Medical practices do not become profitable by cutting costs or adopting cutting-edge technology, according to a study released yesterday by Physician Practice Inc. (PPI), a Baltimore company that provides information for doctors on how to manage their businesses, and the Medical Group Management Association (MGMA).
Successful practices generally spend more per doctor. They have more support staff, and pay the staff better, said Elizabeth Woodcock, director of knowledge management for PPI. "They're hiring more people to get the job done," she said. "A physician doesn't have to go out and pull a chart."
Rather than cut costs, the study found, the most successful practices maximize revenue. For example, the more profitable practices do 25.7 percent more procedures - exams, shots, lab tests - per doctor per year than the average for all practices.
MGMA, a 75-year-old group based in Colorado, has been surveying physician practices for 50 years, collecting data on staffing, compensation and other issues. In 1997, it began a report based on its data on the characteristics of the most successful practices.
After initially reporting just data on the top-performing practices, MGMA decided "it was really valuable to understand the process," said David N. Gans, survey operations director for the trade and professional group.
This is the first time that PPI has been involved in the study, although Woodcock had worked on previous studies as a consultant. PPI publishes Physician Practice Digest and, in a variety of other ways, tries to "deliver business education to physicians," Woodcock said.
The study was based on a survey of about 1,100 physician practices of various sizes and specialties, supplemented by 15 visits by Woodcock to "better-performing practices," based on profitability and productivity. Woodcock said there were no available measures of the clinical success of the practices, but that, based on her visits, she was confident that they were providing quality care as well as posting profits.
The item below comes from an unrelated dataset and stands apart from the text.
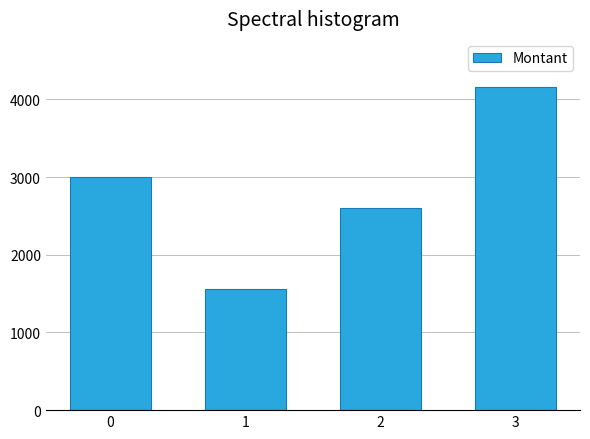

What is the change in value from 0 to 2?

-399.0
In addition to having more support staff, Woodcock said, successful practices had some kind of professional management apart from a senior physician, "somebody with good business acumen." The type of management in practices she visited varied with size: a 200-doctor group would have a chief executive officer, she said, while a three-doctor practice might rely on a skilled office manager.
On the other hand, she found that top-performing practices involved many doctors in some way in governance, giving them an appreciation of the business issues the practice faces.
Rather than racing to embrace new technology, she said, the successful practices are "cautious investors." For example, she said, of the 15 she visited, two had bought medical records software, but junked the systems when they proved difficult to use.
Hank Yurow, CEO of Midatlantic Cardiovascular Associates, a successful 50-doctor group with offices throughout the Baltimore area, said the study's conclusions fit with his experience.
He said, for example, his group did not have medical records software, although he had been looking at products for five years, because it appeared to be "a $3 million investment with very little payback," in terms of cost savings or clinical improvements.